Za oknem coraz głośniejsze ptasie trele. Okoliczne koty rozpoczęły marcowe gody. Moje yorki domagają się dłuższych spacerów. Sroki wyjadają resztki z karmników. Z ziemi wychodzą zielone liście cebulowych. Ruszyły ogródkowe porządki.
Postawiłam na parapecie hiacynty. W doniczkach zielenią się natka pietruszki i szczypiorek.
A pod płotem wierzba w białych baziach!
Niebo złagodniało. Nie ma na nim już zimowych gniewnych akcentów. Jest jaśniej i weselej.
Robię porządki w tarasowym domku. Przeglądam zapasy korzeniowych i trafiam na pasternak.

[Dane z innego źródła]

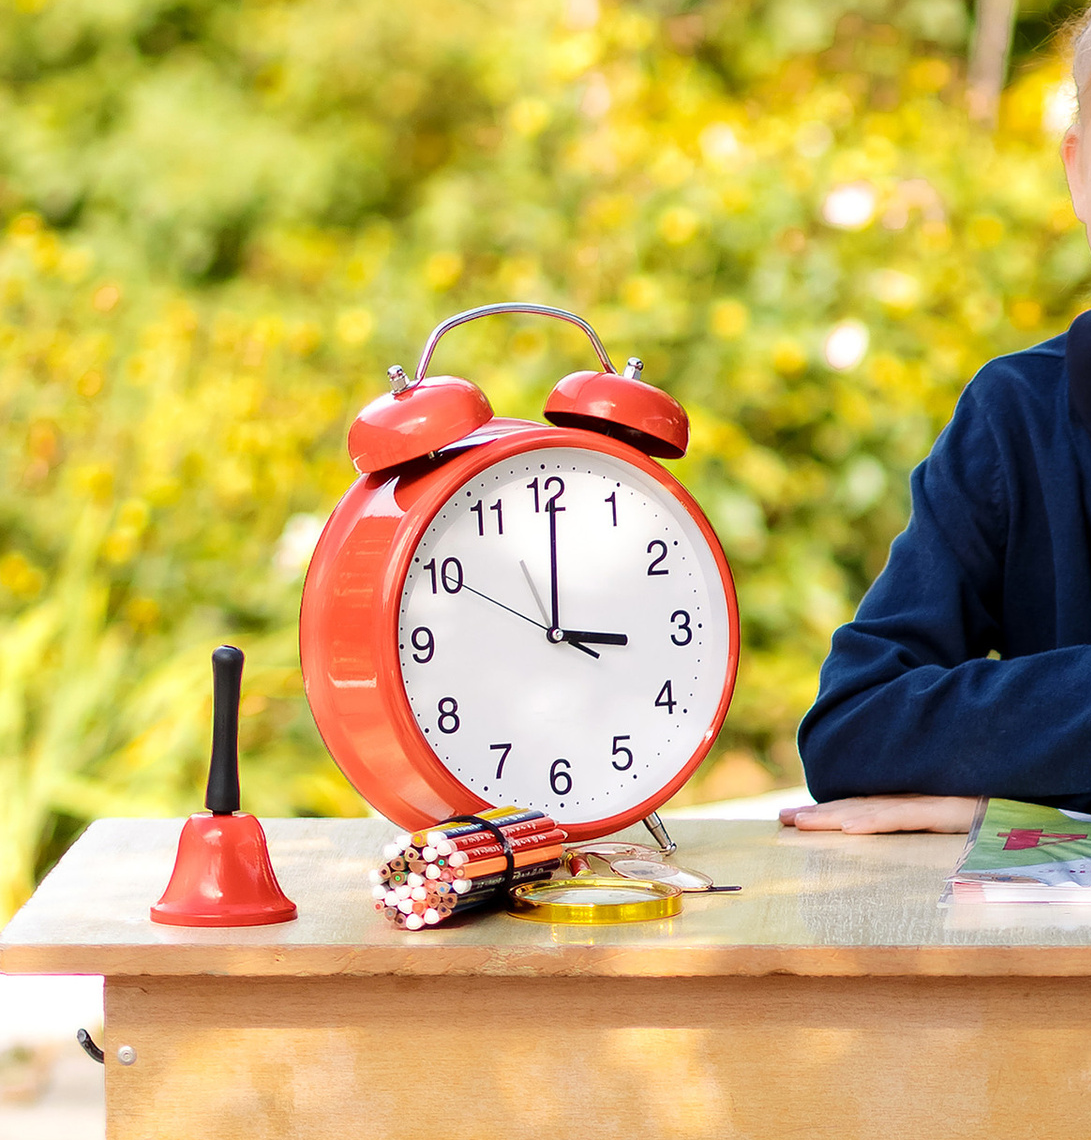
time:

Kilka niewyszukanych składników i następuje pyszny finał. Mój przepis na weekend. Ale nie tylko…
Smacznego!
Pasta z pieczonego pasternaku i czosnku
2 spore pasternaki – ok. 400g
1 duża główka czosnku
1 łyżka soku z cytryny bio
1 łyżeczka skórki z cytryny bio
1 łyżeczka listków tymianku
sól i pieprz do smaku
1/2 szklanki oliwy EV + 2 łyżki do pieczenia
Piekarnik nagrzewamy do 180 st. c. Pasternak obieramy, kroimy na plastry lub podłużne paski i układamy na blasze do pieczenia. Polewamy oliwą i wstawiamy do piekarnika. Z główki czosnku skrawamy wierzch – tak, żeby było widać ząbki i po 20 minutach układamy obok pasternaku – polewamy oliwą. Pieczemy wszystko kolejne 20 – 25 minut. Pasternak przekładamy do kielicha blendera, ząbki czosnku, listki tymianku, sok i skórkę z cytryny. Wlewamy oliwę i doprawiamy solą i pieprzem. Miksujemy na pastę. Podajemy z domowym chlebem na zakwasie.